▸ DATA SHOWN:

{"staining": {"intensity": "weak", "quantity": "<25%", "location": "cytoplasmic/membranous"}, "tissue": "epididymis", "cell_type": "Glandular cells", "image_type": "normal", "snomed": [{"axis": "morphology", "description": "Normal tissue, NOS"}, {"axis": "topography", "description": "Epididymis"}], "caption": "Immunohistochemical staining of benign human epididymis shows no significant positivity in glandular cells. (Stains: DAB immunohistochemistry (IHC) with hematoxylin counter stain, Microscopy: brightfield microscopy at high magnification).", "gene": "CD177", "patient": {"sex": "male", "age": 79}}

---

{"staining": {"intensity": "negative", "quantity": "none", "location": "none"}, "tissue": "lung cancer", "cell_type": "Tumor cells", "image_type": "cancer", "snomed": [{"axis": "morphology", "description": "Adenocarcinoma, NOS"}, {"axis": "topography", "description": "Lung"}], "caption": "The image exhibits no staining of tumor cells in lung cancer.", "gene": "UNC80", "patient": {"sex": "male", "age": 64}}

--

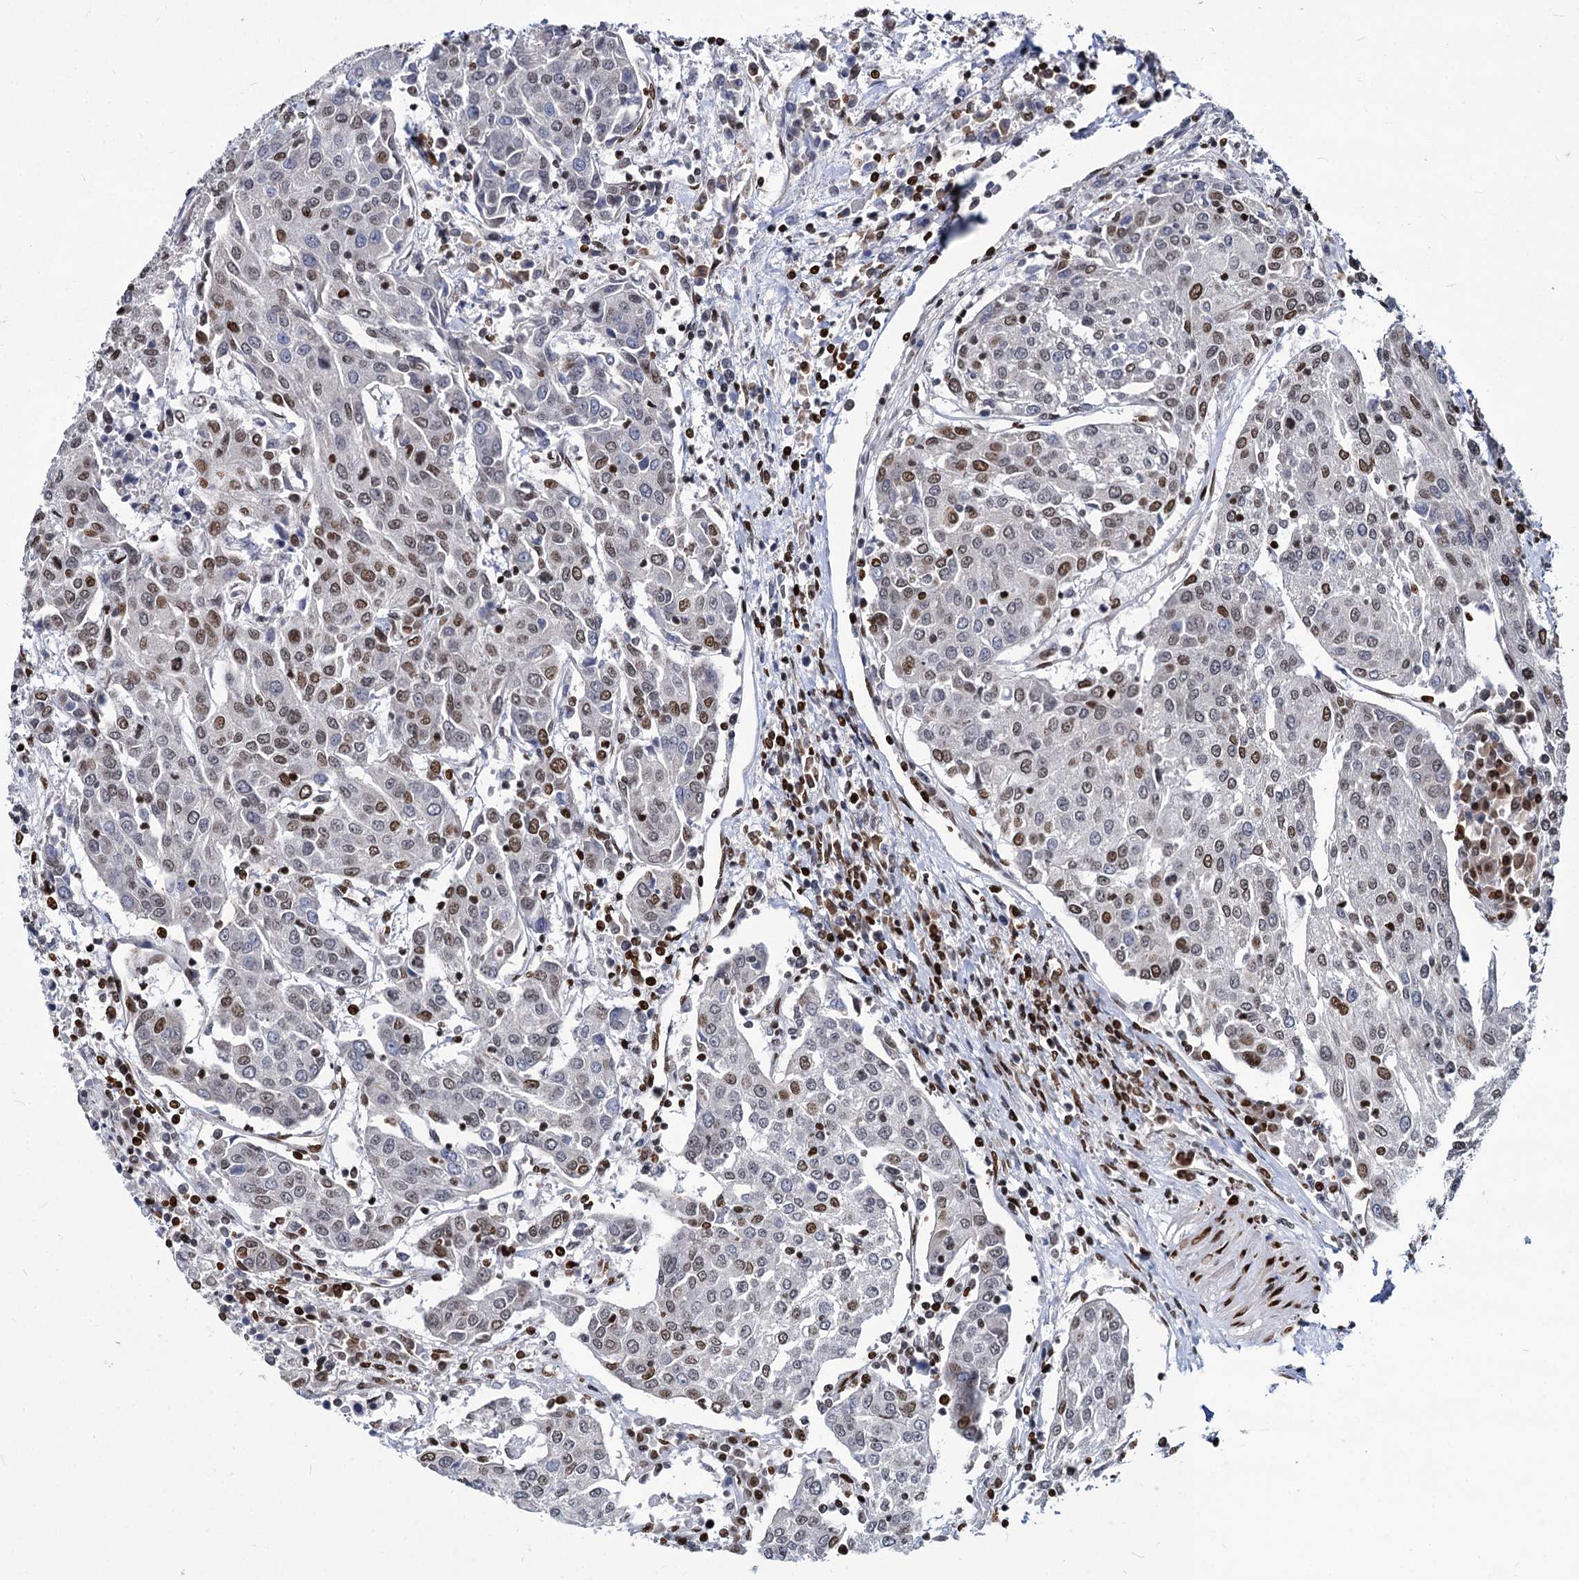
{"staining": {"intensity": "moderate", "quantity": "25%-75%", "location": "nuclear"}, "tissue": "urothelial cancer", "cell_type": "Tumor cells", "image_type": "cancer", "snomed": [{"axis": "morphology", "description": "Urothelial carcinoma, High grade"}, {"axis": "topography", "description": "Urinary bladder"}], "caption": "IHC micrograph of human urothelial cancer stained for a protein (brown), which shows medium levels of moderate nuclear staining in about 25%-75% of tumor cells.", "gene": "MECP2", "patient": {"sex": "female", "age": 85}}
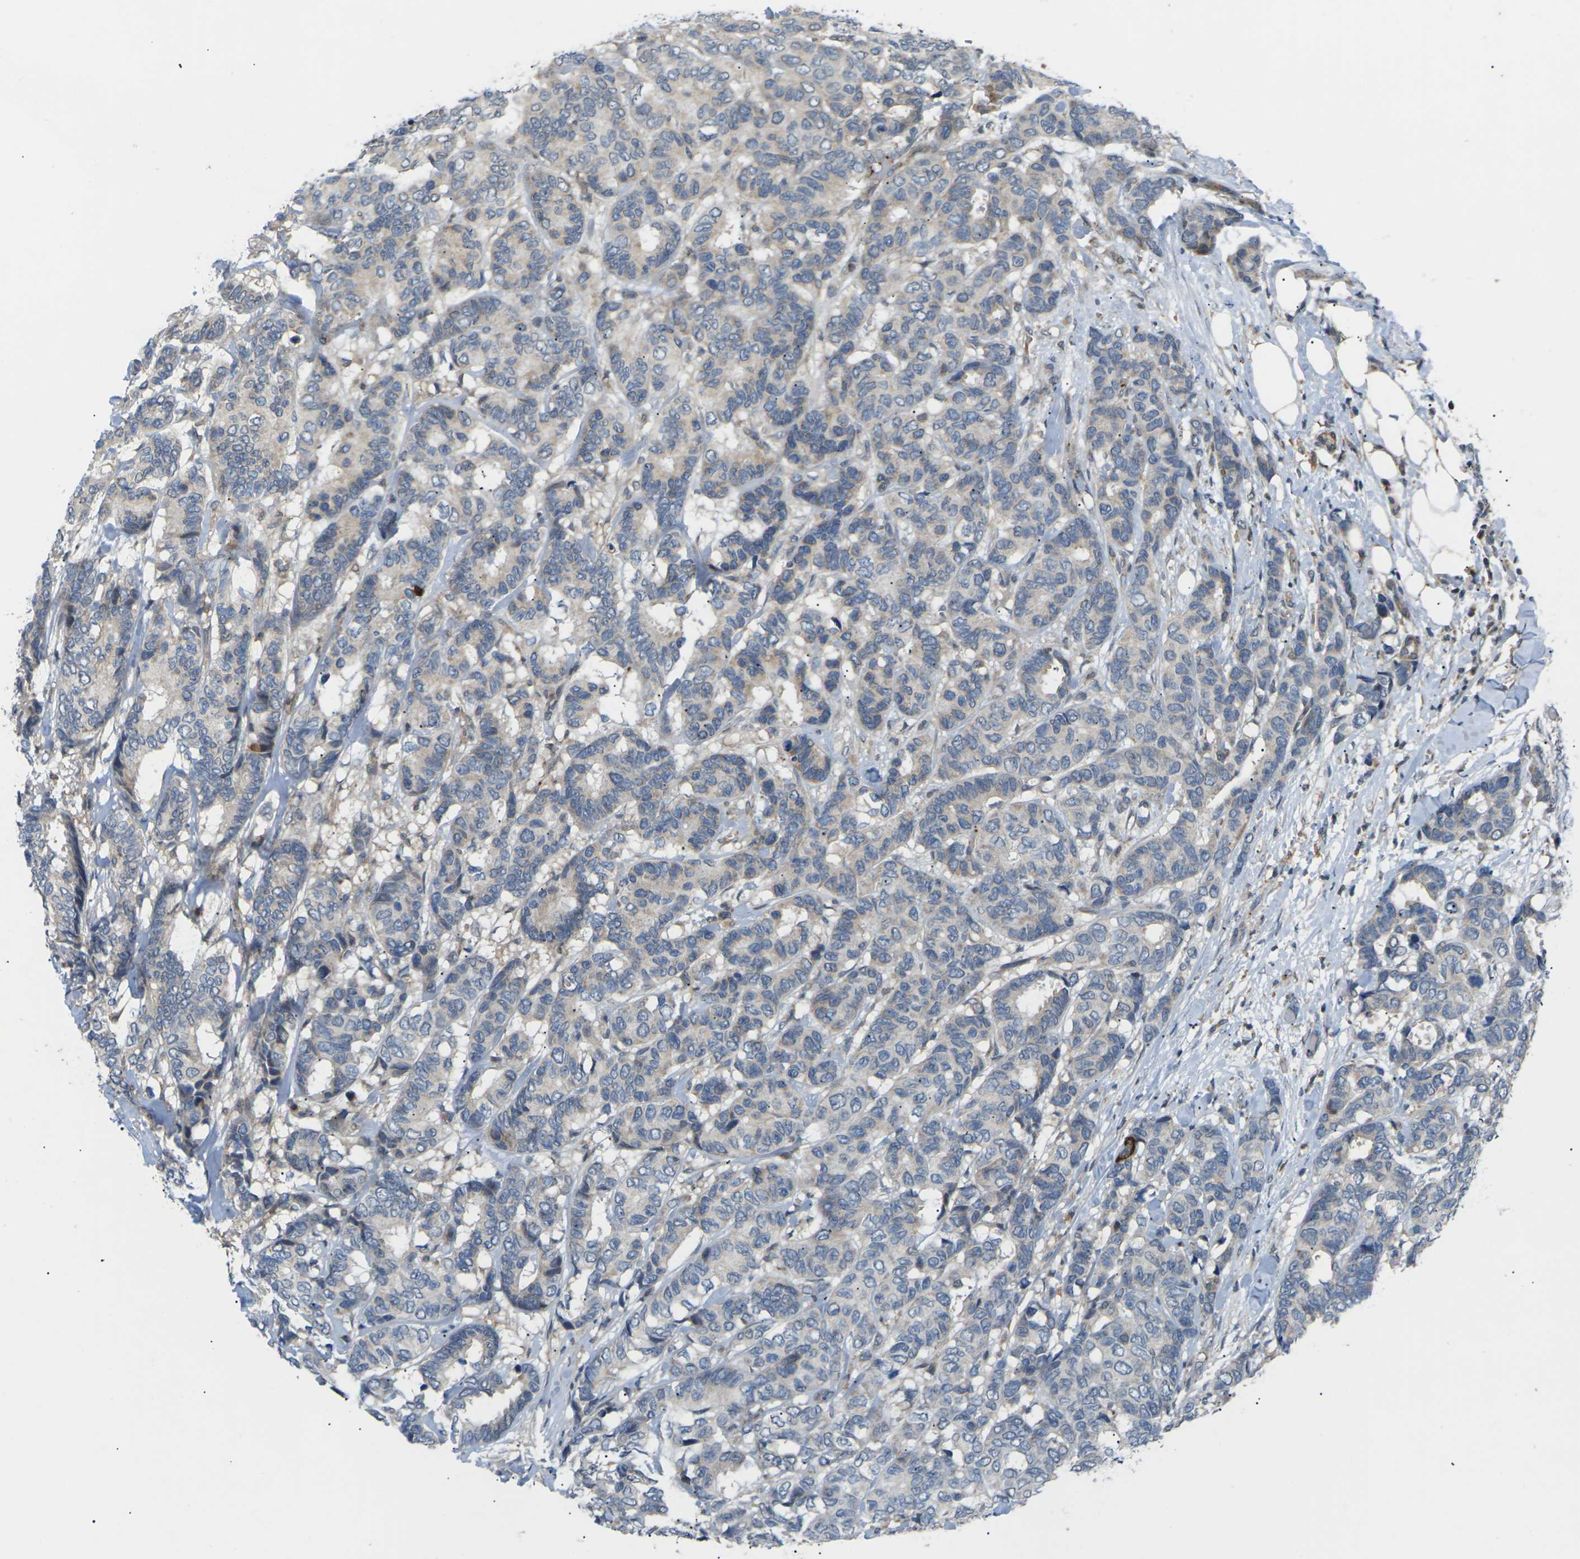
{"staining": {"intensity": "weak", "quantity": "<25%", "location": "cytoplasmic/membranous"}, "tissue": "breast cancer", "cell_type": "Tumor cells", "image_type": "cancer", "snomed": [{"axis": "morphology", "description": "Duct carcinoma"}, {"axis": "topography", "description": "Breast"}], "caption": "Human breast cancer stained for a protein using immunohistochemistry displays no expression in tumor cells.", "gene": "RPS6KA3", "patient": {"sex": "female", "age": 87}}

▸ TASK DESCRIPTION:
Across the entries above, find each line with the word "weak" and please copy it out.

▸ EXPECTED OUTPUT:
{"staining": {"intensity": "weak", "quantity": "<25%", "location": "cytoplasmic/membranous"}, "tissue": "epididymis", "cell_type": "Glandular cells", "image_type": "normal", "snomed": [{"axis": "morphology", "description": "Normal tissue, NOS"}, {"axis": "topography", "description": "Epididymis"}], "caption": "Immunohistochemical staining of benign human epididymis shows no significant positivity in glandular cells. (Stains: DAB immunohistochemistry (IHC) with hematoxylin counter stain, Microscopy: brightfield microscopy at high magnification).", "gene": "CD177", "patient": {"sex": "male", "age": 79}}
{"staining": {"intensity": "weak", "quantity": "<25%", "location": "cytoplasmic/membranous"}, "tissue": "breast cancer", "cell_type": "Tumor cells", "image_type": "cancer", "snomed": [{"axis": "morphology", "description": "Duct carcinoma"}, {"axis": "topography", "description": "Breast"}], "caption": "Human breast cancer stained for a protein using immunohistochemistry displays no expression in tumor cells.", "gene": "RPS6KA3", "patient": {"sex": "female", "age": 87}}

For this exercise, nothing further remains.